==== Entries shown ====

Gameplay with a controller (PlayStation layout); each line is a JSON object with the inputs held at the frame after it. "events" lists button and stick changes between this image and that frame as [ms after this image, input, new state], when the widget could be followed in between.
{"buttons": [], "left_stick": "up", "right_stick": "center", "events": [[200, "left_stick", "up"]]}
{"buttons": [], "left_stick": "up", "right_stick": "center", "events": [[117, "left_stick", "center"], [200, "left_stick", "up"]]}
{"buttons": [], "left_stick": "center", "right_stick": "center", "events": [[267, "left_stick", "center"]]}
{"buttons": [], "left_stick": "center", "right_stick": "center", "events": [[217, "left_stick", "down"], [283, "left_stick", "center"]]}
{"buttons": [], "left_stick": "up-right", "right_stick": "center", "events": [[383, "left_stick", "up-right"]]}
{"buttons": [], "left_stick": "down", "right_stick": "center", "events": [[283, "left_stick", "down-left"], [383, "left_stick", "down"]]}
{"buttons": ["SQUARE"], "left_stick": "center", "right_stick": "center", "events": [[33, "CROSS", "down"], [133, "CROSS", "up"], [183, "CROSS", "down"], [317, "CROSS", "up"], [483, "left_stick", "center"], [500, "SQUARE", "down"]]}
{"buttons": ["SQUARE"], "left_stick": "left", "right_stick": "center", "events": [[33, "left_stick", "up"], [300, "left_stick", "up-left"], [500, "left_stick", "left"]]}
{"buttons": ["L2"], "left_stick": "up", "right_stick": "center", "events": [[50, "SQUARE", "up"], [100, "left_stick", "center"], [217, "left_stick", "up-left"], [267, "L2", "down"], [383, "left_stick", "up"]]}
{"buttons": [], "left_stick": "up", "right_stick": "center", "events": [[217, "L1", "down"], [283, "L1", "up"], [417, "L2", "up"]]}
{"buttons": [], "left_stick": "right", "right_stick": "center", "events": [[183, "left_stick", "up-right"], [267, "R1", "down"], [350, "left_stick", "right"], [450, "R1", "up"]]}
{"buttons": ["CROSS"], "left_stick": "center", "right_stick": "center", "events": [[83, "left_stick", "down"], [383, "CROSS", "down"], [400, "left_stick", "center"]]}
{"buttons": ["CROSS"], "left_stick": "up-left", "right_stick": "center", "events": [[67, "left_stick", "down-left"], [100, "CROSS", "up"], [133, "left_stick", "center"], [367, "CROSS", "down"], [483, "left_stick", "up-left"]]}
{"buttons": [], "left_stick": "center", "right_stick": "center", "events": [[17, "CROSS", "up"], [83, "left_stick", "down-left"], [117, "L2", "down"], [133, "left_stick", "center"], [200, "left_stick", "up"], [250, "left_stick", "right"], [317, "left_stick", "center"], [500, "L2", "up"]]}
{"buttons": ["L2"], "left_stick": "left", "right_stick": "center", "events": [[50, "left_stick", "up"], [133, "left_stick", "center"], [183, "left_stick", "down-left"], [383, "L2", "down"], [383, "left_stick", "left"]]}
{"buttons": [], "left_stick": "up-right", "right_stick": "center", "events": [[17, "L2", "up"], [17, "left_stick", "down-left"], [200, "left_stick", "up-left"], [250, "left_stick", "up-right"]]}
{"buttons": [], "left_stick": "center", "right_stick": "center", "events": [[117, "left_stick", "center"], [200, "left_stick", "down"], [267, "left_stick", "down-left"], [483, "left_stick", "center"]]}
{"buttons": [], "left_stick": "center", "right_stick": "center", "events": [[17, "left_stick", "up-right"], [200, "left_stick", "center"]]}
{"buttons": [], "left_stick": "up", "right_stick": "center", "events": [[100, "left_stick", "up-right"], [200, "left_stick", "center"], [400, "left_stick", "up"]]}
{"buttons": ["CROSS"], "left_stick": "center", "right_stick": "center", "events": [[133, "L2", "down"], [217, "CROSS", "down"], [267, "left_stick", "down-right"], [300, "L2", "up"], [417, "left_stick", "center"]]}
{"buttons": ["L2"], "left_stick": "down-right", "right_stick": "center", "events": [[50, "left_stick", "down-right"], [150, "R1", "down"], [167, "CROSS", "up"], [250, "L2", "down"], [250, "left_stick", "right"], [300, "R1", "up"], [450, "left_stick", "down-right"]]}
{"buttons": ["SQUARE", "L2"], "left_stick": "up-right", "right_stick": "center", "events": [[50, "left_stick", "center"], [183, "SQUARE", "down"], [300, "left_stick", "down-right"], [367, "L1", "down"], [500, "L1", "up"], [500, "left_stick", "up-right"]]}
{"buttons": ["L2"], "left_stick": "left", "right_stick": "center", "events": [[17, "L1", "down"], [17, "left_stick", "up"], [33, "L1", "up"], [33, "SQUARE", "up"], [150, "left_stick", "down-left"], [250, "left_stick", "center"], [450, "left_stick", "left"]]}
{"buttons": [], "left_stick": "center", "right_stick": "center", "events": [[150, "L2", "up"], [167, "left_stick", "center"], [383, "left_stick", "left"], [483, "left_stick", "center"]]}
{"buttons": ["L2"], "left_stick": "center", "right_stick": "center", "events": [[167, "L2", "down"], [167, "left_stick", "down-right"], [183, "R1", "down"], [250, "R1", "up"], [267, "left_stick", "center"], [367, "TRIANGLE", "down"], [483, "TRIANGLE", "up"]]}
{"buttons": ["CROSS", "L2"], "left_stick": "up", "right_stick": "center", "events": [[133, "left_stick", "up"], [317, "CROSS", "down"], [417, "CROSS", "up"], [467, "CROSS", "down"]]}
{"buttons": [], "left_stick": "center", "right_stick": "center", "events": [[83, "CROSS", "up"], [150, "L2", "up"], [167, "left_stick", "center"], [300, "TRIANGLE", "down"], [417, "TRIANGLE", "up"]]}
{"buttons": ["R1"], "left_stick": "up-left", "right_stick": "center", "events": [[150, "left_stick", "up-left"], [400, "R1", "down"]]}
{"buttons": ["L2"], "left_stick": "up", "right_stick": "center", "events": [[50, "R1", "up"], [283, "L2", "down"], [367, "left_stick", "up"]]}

====

**Task prompt:** Where the string "TRIANGLE" occurs in the data, return the whole line.

**Worked solution:**
{"buttons": ["L2"], "left_stick": "center", "right_stick": "center", "events": [[167, "L2", "down"], [167, "left_stick", "down-right"], [183, "R1", "down"], [250, "R1", "up"], [267, "left_stick", "center"], [367, "TRIANGLE", "down"], [483, "TRIANGLE", "up"]]}
{"buttons": [], "left_stick": "center", "right_stick": "center", "events": [[83, "CROSS", "up"], [150, "L2", "up"], [167, "left_stick", "center"], [300, "TRIANGLE", "down"], [417, "TRIANGLE", "up"]]}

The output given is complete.